> [Task statement]
With every mark kept, transcribe all of the records.
(Data shown Opens)
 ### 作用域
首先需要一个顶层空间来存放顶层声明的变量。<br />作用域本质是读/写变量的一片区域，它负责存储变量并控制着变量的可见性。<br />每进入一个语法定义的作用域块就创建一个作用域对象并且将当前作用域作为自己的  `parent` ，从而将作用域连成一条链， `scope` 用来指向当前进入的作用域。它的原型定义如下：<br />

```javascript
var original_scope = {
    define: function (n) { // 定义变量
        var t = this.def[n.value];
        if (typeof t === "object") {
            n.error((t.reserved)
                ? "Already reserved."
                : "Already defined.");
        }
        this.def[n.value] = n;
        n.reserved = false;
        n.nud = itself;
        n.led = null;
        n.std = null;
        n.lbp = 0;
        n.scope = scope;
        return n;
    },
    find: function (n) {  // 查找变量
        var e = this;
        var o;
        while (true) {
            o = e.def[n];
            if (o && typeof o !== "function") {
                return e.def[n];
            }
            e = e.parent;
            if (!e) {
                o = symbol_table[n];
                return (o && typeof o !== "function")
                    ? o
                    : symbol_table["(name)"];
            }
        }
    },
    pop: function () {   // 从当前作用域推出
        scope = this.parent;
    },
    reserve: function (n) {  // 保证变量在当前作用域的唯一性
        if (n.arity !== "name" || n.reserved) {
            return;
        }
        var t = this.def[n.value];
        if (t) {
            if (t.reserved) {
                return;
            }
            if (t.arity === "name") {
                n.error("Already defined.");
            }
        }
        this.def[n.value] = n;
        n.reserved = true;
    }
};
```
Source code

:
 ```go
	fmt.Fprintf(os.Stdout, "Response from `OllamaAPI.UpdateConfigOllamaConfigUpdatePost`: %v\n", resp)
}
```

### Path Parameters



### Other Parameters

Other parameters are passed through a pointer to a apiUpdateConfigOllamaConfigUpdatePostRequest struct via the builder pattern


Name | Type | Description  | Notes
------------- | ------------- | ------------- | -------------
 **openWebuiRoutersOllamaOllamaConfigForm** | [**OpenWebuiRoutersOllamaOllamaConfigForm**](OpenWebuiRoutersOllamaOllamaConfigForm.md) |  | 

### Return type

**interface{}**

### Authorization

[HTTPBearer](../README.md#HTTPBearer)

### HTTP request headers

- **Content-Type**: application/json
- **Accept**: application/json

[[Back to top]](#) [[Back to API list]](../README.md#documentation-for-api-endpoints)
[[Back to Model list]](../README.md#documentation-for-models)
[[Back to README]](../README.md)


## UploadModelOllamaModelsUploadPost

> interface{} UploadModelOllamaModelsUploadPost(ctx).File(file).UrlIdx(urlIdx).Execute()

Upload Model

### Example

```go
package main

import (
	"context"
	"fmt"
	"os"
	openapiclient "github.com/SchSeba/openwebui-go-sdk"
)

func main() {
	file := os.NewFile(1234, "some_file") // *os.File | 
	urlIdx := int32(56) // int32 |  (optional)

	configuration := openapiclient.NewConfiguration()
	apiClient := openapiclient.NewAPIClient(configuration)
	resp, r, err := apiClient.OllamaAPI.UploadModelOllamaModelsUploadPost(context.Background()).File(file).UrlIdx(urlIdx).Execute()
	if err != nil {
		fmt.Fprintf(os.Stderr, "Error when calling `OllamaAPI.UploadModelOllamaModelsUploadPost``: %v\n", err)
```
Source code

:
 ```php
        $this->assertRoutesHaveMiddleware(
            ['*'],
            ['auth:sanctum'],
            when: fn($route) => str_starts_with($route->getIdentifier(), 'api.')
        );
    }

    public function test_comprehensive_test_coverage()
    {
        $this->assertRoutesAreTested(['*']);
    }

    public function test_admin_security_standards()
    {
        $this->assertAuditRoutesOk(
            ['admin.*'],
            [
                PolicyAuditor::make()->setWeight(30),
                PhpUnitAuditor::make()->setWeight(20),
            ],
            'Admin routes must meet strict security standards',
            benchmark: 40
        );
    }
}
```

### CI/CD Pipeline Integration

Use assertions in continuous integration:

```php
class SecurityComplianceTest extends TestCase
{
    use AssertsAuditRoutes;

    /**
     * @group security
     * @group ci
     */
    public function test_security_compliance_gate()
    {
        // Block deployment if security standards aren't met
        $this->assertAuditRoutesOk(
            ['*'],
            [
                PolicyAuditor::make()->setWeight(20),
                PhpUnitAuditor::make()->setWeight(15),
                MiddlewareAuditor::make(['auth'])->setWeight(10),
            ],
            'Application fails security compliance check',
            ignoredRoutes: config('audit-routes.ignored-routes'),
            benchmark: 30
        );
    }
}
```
(Data shown Closes)
> [Written answer]
 ### 作用域
首先需要一个顶层空间来存放顶层声明的变量。<br />作用域本质是读/写变量的一片区域，它负责存储变量并控制着变量的可见性。<br />每进入一个语法定义的作用域块就创建一个作用域对象并且将当前作用域作为自己的  `parent` ，从而将作用域连成一条链， `scope` 用来指向当前进入的作用域。它的原型定义如下：<br />

```javascript
var original_scope = {
    define: function (n) { // 定义变量
        var t = this.def[n.value];
        if (typeof t === "object") {
            n.error((t.reserved)
                ? "Already reserved."
                : "Already defined.");
        }
        this.def[n.value] = n;
        n.reserved = false;
        n.nud = itself;
        n.led = null;
        n.std = null;
        n.lbp = 0;
        n.scope = scope;
        return n;
    },
    find: function (n) {  // 查找变量
        var e = this;
        var o;
        while (true) {
            o = e.def[n];
            if (o && typeof o !== "function") {
                return e.def[n];
            }
            e = e.parent;
            if (!e) {
                o = symbol_table[n];
                return (o && typeof o !== "function")
                    ? o
                    : symbol_table["(name)"];
            }
        }
    },
    pop: function () {   // 从当前作用域推出
        scope = this.parent;
    },
    reserve: function (n) {  // 保证变量在当前作用域的唯一性
        if (n.arity !== "name" || n.reserved) {
            return;
        }
        var t = this.def[n.value];
        if (t) {
            if (t.reserved) {
                return;
            }
            if (t.arity === "name") {
                n.error("Already defined.");
            }
        }
        this.def[n.value] = n;
        n.reserved = true;
    }
};
```
Source code

:
 ```go
	fmt.Fprintf(os.Stdout, "Response from `OllamaAPI.UpdateConfigOllamaConfigUpdatePost`: %v\n", resp)
}
```

### Path Parameters



### Other Parameters

Other parameters are passed through a pointer to a apiUpdateConfigOllamaConfigUpdatePostRequest struct via the builder pattern


Name | Type | Description  | Notes
------------- | ------------- | ------------- | -------------
 **openWebuiRoutersOllamaOllamaConfigForm** | [**OpenWebuiRoutersOllamaOllamaConfigForm**](OpenWebuiRoutersOllamaOllamaConfigForm.md) |  | 

### Return type

**interface{}**

### Authorization

[HTTPBearer](../README.md#HTTPBearer)

### HTTP request headers

- **Content-Type**: application/json
- **Accept**: application/json

[[Back to top]](#) [[Back to API list]](../README.md#documentation-for-api-endpoints)
[[Back to Model list]](../README.md#documentation-for-models)
[[Back to README]](../README.md)


## UploadModelOllamaModelsUploadPost

> interface{} UploadModelOllamaModelsUploadPost(ctx).File(file).UrlIdx(urlIdx).Execute()

Upload Model

### Example

```go
package main

import (
	"context"
	"fmt"
	"os"
	openapiclient "github.com/SchSeba/openwebui-go-sdk"
)

func main() {
	file := os.NewFile(1234, "some_file") // *os.File | 
	urlIdx := int32(56) // int32 |  (optional)

	configuration := openapiclient.NewConfiguration()
	apiClient := openapiclient.NewAPIClient(configuration)
	resp, r, err := apiClient.OllamaAPI.UploadModelOllamaModelsUploadPost(context.Background()).File(file).UrlIdx(urlIdx).Execute()
	if err != nil {
		fmt.Fprintf(os.Stderr, "Error when calling `OllamaAPI.UploadModelOllamaModelsUploadPost``: %v\n", err)
```
Source code

:
 ```php
        $this->assertRoutesHaveMiddleware(
            ['*'],
            ['auth:sanctum'],
            when: fn($route) => str_starts_with($route->getIdentifier(), 'api.')
        );
    }

    public function test_comprehensive_test_coverage()
    {
        $this->assertRoutesAreTested(['*']);
    }

    public function test_admin_security_standards()
    {
        $this->assertAuditRoutesOk(
            ['admin.*'],
            [
                PolicyAuditor::make()->setWeight(30),
                PhpUnitAuditor::make()->setWeight(20),
            ],
            'Admin routes must meet strict security standards',
            benchmark: 40
        );
    }
}
```

### CI/CD Pipeline Integration

Use assertions in continuous integration:

```php
class SecurityComplianceTest extends TestCase
{
    use AssertsAuditRoutes;

    /**
     * @group security
     * @group ci
     */
    public function test_security_compliance_gate()
    {
        // Block deployment if security standards aren't met
        $this->assertAuditRoutesOk(
            ['*'],
            [
                PolicyAuditor::make()->setWeight(20),
                PhpUnitAuditor::make()->setWeight(15),
                MiddlewareAuditor::make(['auth'])->setWeight(10),
            ],
            'Application fails security compliance check',
            ignoredRoutes: config('audit-routes.ignored-routes'),
            benchmark: 30
        );
    }
}
```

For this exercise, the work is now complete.